提亚马特(rva)光著脚丫,怀里紧紧抱著一个在海滩上捡到的巨大彩色贝壳,像献宝一样举到洛尘面前,粉紫色的十字星眼眸里满是期待。
“很漂亮的贝壳。”
洛尘笑著摸了摸她的头,顺手接过来递给旁边的魔偶。
“让它们拿去洗乾净,放在你的床头当装饰吧。

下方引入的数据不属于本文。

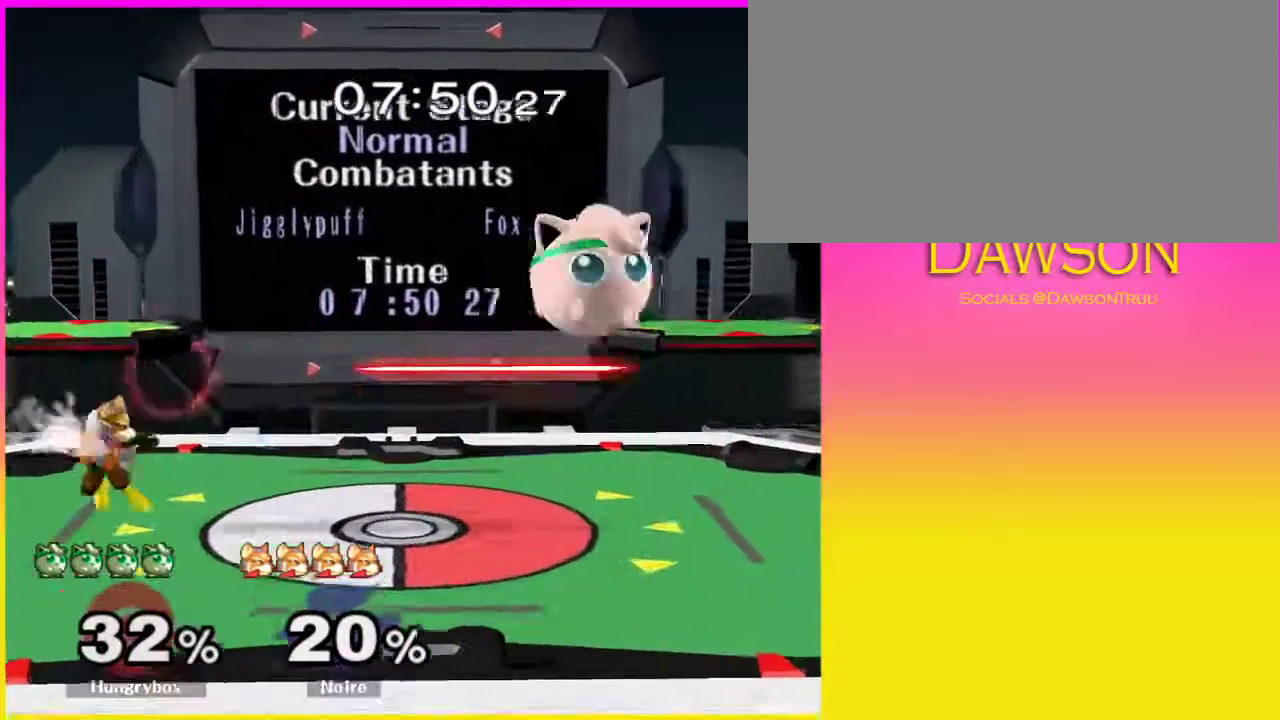
{"dt_ms": 500, "buttons": [], "left_stick": "down-left", "right_stick": "center", "events": [[17, "A", "down"], [200, "A", "up"], [200, "Y", "up"], [200, "left_stick", "right"], [233, "L1", "up"], [417, "left_stick", "down"], [483, "left_stick", "down-left"]]}
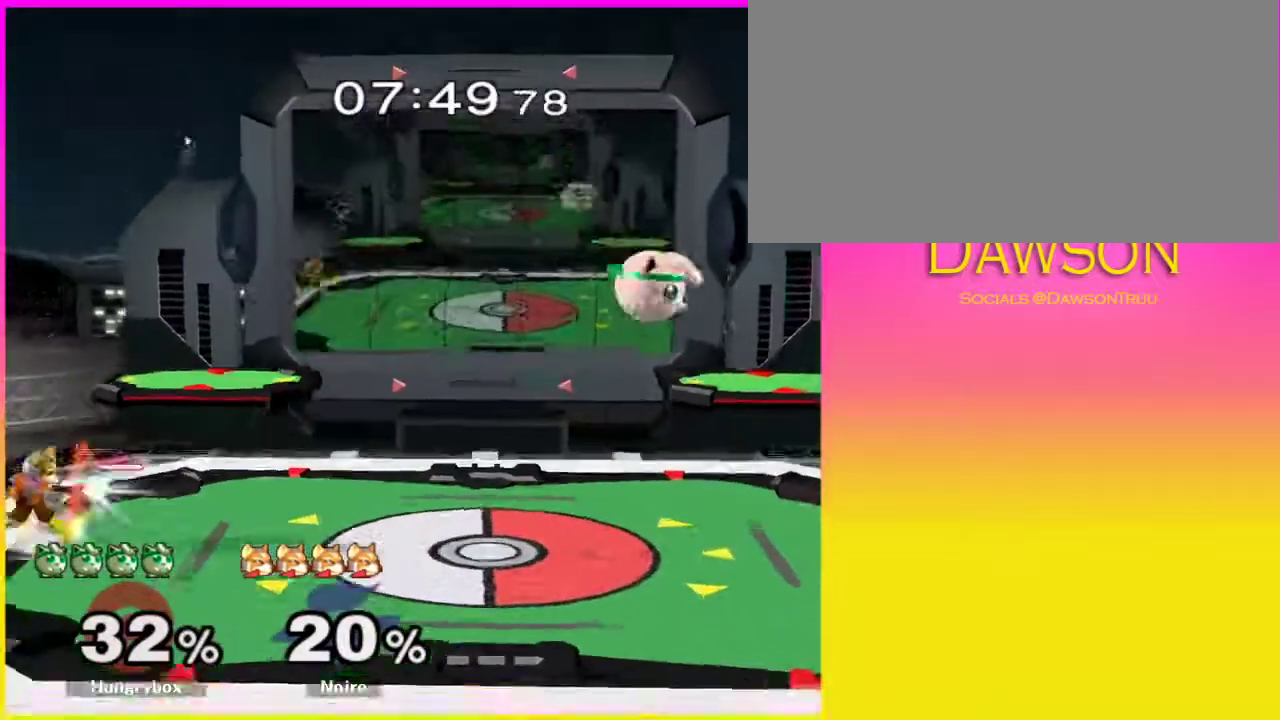
{"dt_ms": 500, "buttons": ["Y"], "left_stick": "center", "right_stick": "center", "events": [[183, "left_stick", "left"], [333, "left_stick", "center"], [450, "Y", "down"]]}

”
得到夸奖的创世母神开心地眯起了眼睛,像只温顺的大型猫科动物一样蹭了蹭洛尘的手心,然后乖乖地跟著魔偶去一楼的洗浴区清理身上的沙子了。
“简直就像个幼儿园园长一样。”
摩根勒菲优雅地收起那把黑色的遮阳伞,走到洛尘身边。
她身上的黑色连体泳衣已经换成了一套深紫色的居家丝质长裙,那种生人勿近的妖精女王气场重新回到了她的身上。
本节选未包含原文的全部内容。